Fixing Production Hallucinations With Evals

Introduction

Shipping a generative feature is easy until real traffic hits. Hallucinations show up in front of real users, regressions sneak in with model upgrades, and "we'll fix it in the prompt" stops working at scale. The teams that ship reliably build an evaluation stack — offline benchmarks, online monitoring, and a release gate that turns gut-feel into a checkable signal.

Why this matters

Without evals, every prompt change is a gamble; with evals, it's a measurement.
Hallucinations cost trust at a non-linear rate — a few bad outputs poison the impression of the whole feature.
Model upgrades silently change behaviour. Evals are your only early warning.
Compliance and risk teams need evidence; evals are that evidence.

Core concepts

The eval pyramid

Unit-level (single prompt, deterministic check), task-level (golden examples with grading), online-level (production sampling and judge scoring). Build all three; the bottom is fast and cheap, the top is slow and expensive.

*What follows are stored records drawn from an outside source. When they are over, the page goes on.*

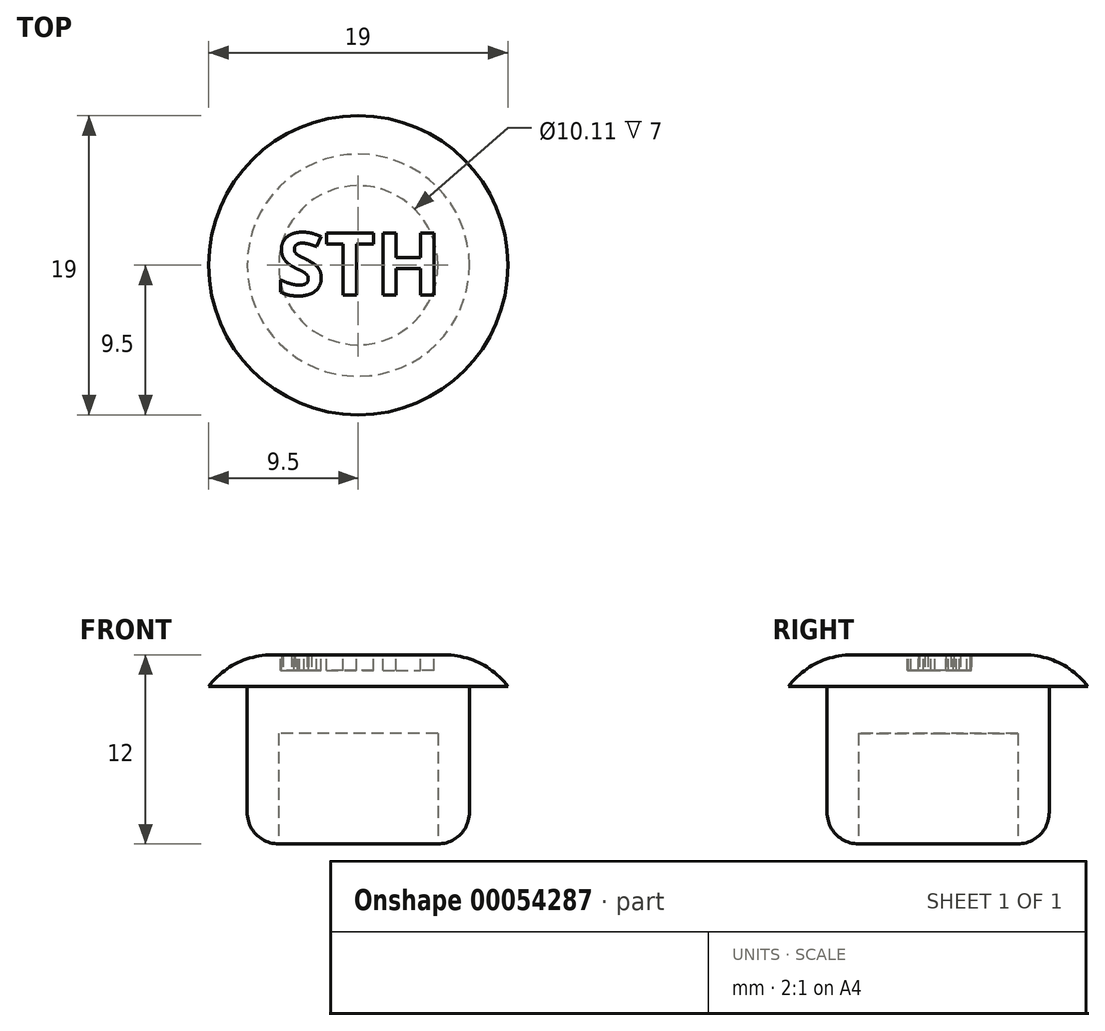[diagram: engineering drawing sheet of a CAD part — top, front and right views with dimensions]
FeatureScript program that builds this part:
annotation { "Feature Type Name" : "Feature", "Feature Type Description" : "" }
export const myFeature = defineFeature(function(context is Context, id is Id, definition is map)
    precondition{}
    {
        {
            var Q0;
            Q0=qCreatedBy(makeId("Top.planeOp"),FACE);
            var sketch = newSketch(context, id + "F0", { "sketchPlane" : qUnion([Q0])});
            skCircle(sketch, "E0", {"center": v(0, 0) * mm, "radius": 7.05 * mm});
            skSolve(sketch);
        }
        {
            var Q0;
            Q0 = qSketchRegion(id + "F0", true);
            extrude(context, id + "F1", {"entities" : qUnion([Q0]), "depth" : 10 * mm});
        }
        {
            var Q0;
            Q0=makeQuery(id+"F1.opExtrude","CAP_FACE",FACE,{"disambiguationData":[OSD([sQuery(id+"F0.wireOp",EDGE,"E0")])],"isStart":false});
            var sketch = newSketch(context, id + "F2", { "sketchPlane" : qUnion([Q0])});
            skCircle(sketch, "E1", {"center": v(0, 0) * mm, "radius": 9.5 * mm});
            skSolve(sketch);
        }
        {
            var Q0;
            Q0=makeQuery(id+"F2.imprint","IMPRINT",FACE,{"disambiguationData":[TD([[makeQuery(id+"F2.imprint","IMPRINT",EDGE,{"derivedFrom":makeQuery(id+"F1.opExtrude","CAP_EDGE",EDGE,{"disambiguationData":[OSD([sQuery(id+"F0.wireOp",EDGE,"E0")])],"isStart":false})}),1.0]])]});
            var Q1;
            Q1=makeQuery(id+"F2.imprint","IMPRINT",FACE,{"disambiguationData":[TD([[makeQuery(id+"F2.imprint","IMPRINT",EDGE,{"derivedFrom":sQuery(id+"F2.wireOp",EDGE,"E1")}),1.0]])]});
            extrude(context, id + "F3", {"entities" : qUnion([Q0, Q1]), "operationType" : NewBodyOperationType.ADD, "depth" : 2 * mm});
        }
        {
            var Q0;
            Q0=makeQuery(id+"F3.opExtrude","CAP_EDGE",EDGE,{"disambiguationData":[OSD([sQuery(id+"F2.wireOp",EDGE,"E1")])],"isStart":false});
            fillet(context, id + "F4", {"entities" : qUnion([Q0]), "radius" : 5 * mm, "tangentPropagation" : true, "allowEdgeOverflow" : false});
        }
        {
            var Q0;
            Q0=makeQuery(id+"F1.opExtrude","CAP_EDGE",EDGE,{"disambiguationData":[OSD([sQuery(id+"F0.wireOp",EDGE,"E0")])],"isStart":true});
            fillet(context, id + "F5", {"entities" : qUnion([Q0]), "radius" : 2 * mm, "tangentPropagation" : true, "allowEdgeOverflow" : false});
        }
        {
            var Q0;
            Q0=makeQuery(id+"F3.opExtrude","CAP_FACE",FACE,{"disambiguationData":[OSD([sQuery(id+"F2.wireOp",EDGE,"E1")])],"isStart":false});
            var sketch = newSketch(context, id + "F6", { "sketchPlane" : qUnion([Q0])});
            skText(sketch, "E2", { "text": "STH", "fontName": "OpenSans-Bold.ttf"});
            const initialGuessF6  = {"E2": [-0.00518, -0.0019, 1, 0, 0.00398]};
            skSetInitialGuess(sketch, initialGuessF6);
            skSolve(sketch);
        }
        {
            var Q0;
            Q0 = qSketchRegion(id + "F6", true);
            var Q1;
            Q1=makeQuery(id+"F6.imprint","IMPRINT",FACE,{"disambiguationData":[TD([[makeQuery(id+"F6.imprint","IMPRINT",EDGE,{"derivedFrom":sQuery(id+"F6.wireOp",EDGE,"E2.sketch_text.stroke-28")}),-1.0]])]});
            extrude(context, id + "F7", {"entities" : qUnion([Q0, Q1]), "operationType" : NewBodyOperationType.REMOVE, "oppositeDirection" : true, "depth" : 1 * mm});
        }
        {
            var Q0;
            Q0=makeQuery(id+"F1.opExtrude","CAP_FACE",FACE,{"disambiguationData":[OSD([sQuery(id+"F0.wireOp",EDGE,"E0")])],"isStart":true});
            extrude(context, id + "F8", {"entities" : qUnion([Q0]), "operationType" : NewBodyOperationType.REMOVE, "oppositeDirection" : true, "depth" : 7 * mm});
        }
    });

LLM-as-judge — when and how

Cheap, scalable, but biased. Use rubrics, not free-form judgements. Use a different model from the worker. Calibrate weekly against human labels; track judge–human agreement as a first-class metric.

Grounding checks

For RAG and assistant features, the strongest hallucination defence is checking that every claim is supported by retrieved context, with citations the user (and an automated grader) can verify.

Release gates

No prompt change ships without passing the eval suite. No model upgrade ships without a regression run. No regression bigger than X% in any segment merges without a sign-off.

Practical patterns

Golden set with provenance

A curated set of 100–1000 examples with expected behaviours, source-tagged so you can argue about edge cases later.

Production sampling

Continuously sample 1–5% of live traffic, run it through the eval suite, and alert on score drops or distribution shifts.

Citation verifier

Programmatically check that every cited source contains the claim it's cited for; flag unsupported sentences.

Segment-aware reporting

Slice eval results by user segment, language, document type. The average is rarely the story.

Pitfalls to avoid

Treating the demo set as the eval set; demo prompts are unrepresentative.
Single-number eval scores; they hide segment regressions.
Trusting LLM-as-judge without recalibration as judge models change.
No distinction between "correct" and "useful"; both need to be measured.

Key takeaways

1Evals are infrastructure. Fund them like infra.
2Build the pyramid: cheap-fast-many at the bottom, slow-expensive-few at the top.
3Calibrate judges; don't deploy and forget.
4No prompt change without an eval result.